Article
Culture
Easter
Sport
4 min read

Rory McIlroy’s pilgrim’s progress

The golfer’s relief at finally laying his burden down.

Graham is the Director of the Centre for Cultural Witness and a former Bishop of Kensington.

A golf clutches his face after winning a competition
McIlroy's moment at the Masters.
Simon Bruty/Augusta National.

It's Sunday evening. Along with most golf fans, I'm still up around 1 am, gripped by the drama unfolding on the famous course at Augusta, Georgia. Despite being one of the world’s best golfers, for the past eleven years, Rory McIlroy has been carrying around three big burdens. One, he has never won the Masters, one of golf’s iconic competitions. Two, he last won a ‘major’ eleven years ago and inexplicably has kept missing out on winning golf’s biggest tournaments. Three, there is the ‘career grand slam’ – winning all four ‘majors’ (of which the Masters is one) – something only five golfers in the history of the game have done before, none of them European. Rory has won three of them, but this one – The Masters - has always eluded him. 

After four agonising days, with his fortunes switching this way and that like a drunk driver careering down a road, Rory stands over a four-foot putt on the final play-off hole, one that even average amateur golfers like me would expect to make. Heart pounding, he nudges the ball forward. As it rolls into the white-ringed hole, his knees crumple, shoulders shake, as tears of relief and joy pour down his face. You can almost see all three burdens roll away in that moment. As he put in in a post-round interview: “This is a massive weight that's been lifted off my back.” 

As a self-confessed fan of Rory, who seems genuinely humble and likeable, with a golf swing as smooth as butter, I punch the air, probably like most golf fans around the world. Watching the post-round interviews, you can sense his elation and liberation. As Scottie Scheffler, last year’s winner, clothes him in the coveted green jacket, awarded to all winners of the tournament, Rory cannot stop grinning, wandering around the Champions’ Locker Room, which he has had no right to enter until this point, like a kid in a sweet shop.

#### [INSTRUCTIONS TO FOLLOW]
Write out the stretch of the Rory McIlroy article from "A golf clutches" through "always eluded him.", word for word.

#### [COLLECTED DATA]
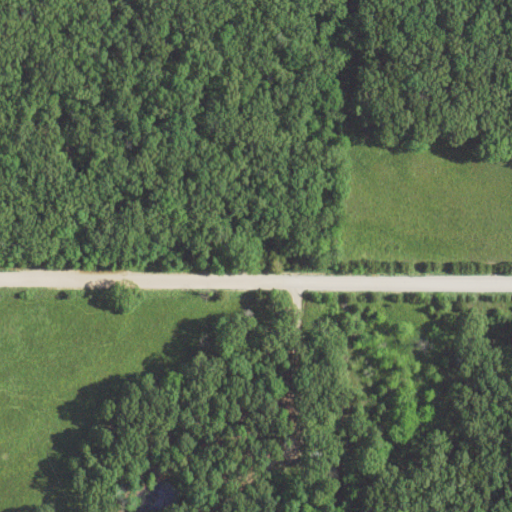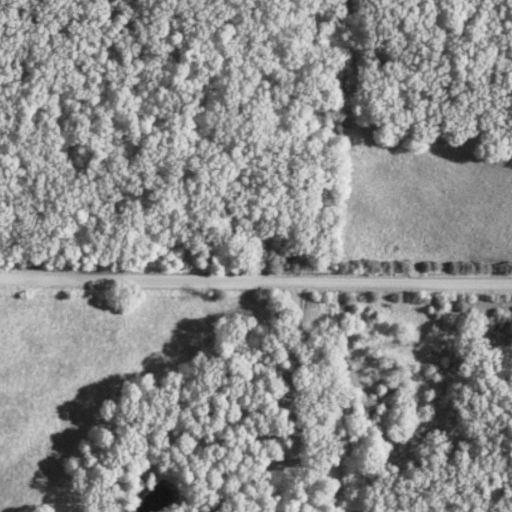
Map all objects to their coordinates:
road: (255, 282)
road: (293, 418)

#### [REPLY TO THE TASK]
A golf clutches his face after winning a competition
McIlroy's moment at the Masters.
Simon Bruty/Augusta National.

It's Sunday evening. Along with most golf fans, I'm still up around 1 am, gripped by the drama unfolding on the famous course at Augusta, Georgia. Despite being one of the world’s best golfers, for the past eleven years, Rory McIlroy has been carrying around three big burdens. One, he has never won the Masters, one of golf’s iconic competitions. Two, he last won a ‘major’ eleven years ago and inexplicably has kept missing out on winning golf’s biggest tournaments. Three, there is the ‘career grand slam’ – winning all four ‘majors’ (of which the Masters is one) – something only five golfers in the history of the game have done before, none of them European. Rory has won three of them, but this one – The Masters - has always eluded him.